Question 1170982
To solve this problem, we need to use the Poisson distribution, which models the probability of a given number of events occurring in a fixed interval of time or space if these events occur with a known average rate and independently of the time since the last event.

**1. Define the Parameters:**

* **Average rate (λ):** 2 calls per hour
* **Time interval:** 1 hour

**2. Poisson Probability Formula:**

The probability of observing *k* events in a given interval is:

P(X = k) = (e^(-λ) * λ^k) / k!

Where:

* P(X = k) is the probability of k events occurring
* e is Euler's number (approximately 2.71828)
* λ is the average rate of events
* k is the number of events
* k! is the factorial of k

**3. Calculate Probabilities:**

We want to find the probability of missing different numbers of calls. We'll calculate the probabilities for a few values of k:

* **Probability of missing 0 calls (k = 0):**

    P(X = 0) = (e^(-2) * 2^0) / 0! = (e^(-2) * 1) / 1 ≈ 0.1353

* **Probability of missing 1 call (k = 1):**

    P(X = 1) = (e^(-2) * 2^1) / 1! = (e^(-2) * 2) / 1 ≈ 0.2707

* **Probability of missing 2 calls (k = 2):**

    P(X = 2) = (e^(-2) * 2^2) / 2! = (e^(-2) * 4) / 2 ≈ 0.2707

* **Probability of missing 3 calls (k = 3):**

    P(X = 3) = (e^(-2) * 2^3) / 3! = (e^(-2) * 8) / 6 ≈ 0.1804

* **Probability of missing 4 calls (k = 4):**

    P(X = 4) = (e^(-2) * 2^4) / 4! = (e^(-2) * 16) / 24 ≈ 0.0902

* **Probability of missing 5 calls (k = 5):**

    P(X = 5) = (e^(-2) * 2^5) / 5! = (e^(-2) * 32) / 120 ≈ 0.0361

**4. Interpretation**

Ms.
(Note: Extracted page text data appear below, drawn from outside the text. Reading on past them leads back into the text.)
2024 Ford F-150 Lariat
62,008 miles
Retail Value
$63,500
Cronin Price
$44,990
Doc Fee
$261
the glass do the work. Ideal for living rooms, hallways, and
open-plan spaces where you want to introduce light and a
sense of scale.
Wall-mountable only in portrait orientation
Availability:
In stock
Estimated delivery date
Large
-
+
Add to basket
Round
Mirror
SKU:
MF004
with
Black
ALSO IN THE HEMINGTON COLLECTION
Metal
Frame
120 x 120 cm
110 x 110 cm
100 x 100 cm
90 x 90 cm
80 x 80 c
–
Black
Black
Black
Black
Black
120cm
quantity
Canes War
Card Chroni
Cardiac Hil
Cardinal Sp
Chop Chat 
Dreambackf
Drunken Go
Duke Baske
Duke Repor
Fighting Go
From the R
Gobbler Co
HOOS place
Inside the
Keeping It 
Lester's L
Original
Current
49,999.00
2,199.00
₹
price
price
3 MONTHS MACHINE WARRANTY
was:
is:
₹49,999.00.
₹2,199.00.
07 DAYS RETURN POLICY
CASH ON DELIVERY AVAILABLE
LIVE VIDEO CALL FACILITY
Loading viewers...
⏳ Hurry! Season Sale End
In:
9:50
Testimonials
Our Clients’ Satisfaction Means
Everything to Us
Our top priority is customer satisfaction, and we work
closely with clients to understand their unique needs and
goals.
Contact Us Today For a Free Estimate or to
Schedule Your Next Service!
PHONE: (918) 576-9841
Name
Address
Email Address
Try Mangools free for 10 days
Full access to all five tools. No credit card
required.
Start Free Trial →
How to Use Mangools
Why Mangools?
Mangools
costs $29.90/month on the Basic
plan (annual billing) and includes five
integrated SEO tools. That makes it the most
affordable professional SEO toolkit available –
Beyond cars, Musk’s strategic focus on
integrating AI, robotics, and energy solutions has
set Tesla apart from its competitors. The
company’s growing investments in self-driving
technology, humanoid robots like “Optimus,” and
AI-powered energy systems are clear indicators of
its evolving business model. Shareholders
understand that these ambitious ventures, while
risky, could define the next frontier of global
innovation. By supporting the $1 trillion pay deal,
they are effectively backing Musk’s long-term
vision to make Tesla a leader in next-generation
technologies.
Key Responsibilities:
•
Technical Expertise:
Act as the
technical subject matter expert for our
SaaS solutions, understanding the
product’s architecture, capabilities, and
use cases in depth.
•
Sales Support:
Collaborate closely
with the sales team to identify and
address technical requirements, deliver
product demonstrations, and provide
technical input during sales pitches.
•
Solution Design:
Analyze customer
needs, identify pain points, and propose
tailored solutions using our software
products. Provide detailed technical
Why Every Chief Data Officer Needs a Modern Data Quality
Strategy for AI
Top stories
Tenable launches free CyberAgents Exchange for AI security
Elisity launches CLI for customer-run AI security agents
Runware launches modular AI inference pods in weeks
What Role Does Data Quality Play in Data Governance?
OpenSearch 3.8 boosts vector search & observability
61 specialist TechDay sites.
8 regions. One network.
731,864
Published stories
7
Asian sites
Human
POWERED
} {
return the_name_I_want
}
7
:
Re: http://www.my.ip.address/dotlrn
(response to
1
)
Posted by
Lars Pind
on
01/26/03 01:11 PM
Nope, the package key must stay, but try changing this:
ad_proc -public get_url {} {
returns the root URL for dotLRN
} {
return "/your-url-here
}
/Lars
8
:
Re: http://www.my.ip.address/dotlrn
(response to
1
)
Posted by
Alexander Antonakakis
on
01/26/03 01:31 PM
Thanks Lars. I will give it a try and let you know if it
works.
Alia Kobi can use these probabilities to understand the likelihood of missing different numbers of calls during her lunch break. For example:

* There's about a 13.53% chance she'll miss no calls.
* There's about a 27.07% chance she'll miss one call.
* There is about a 27.07% chance she will miss 2 calls.
* There is about a 18.04% chance she will miss 3 calls.

Depending on the importance of the calls, she can decide whether or not to take her lunch break during that hour.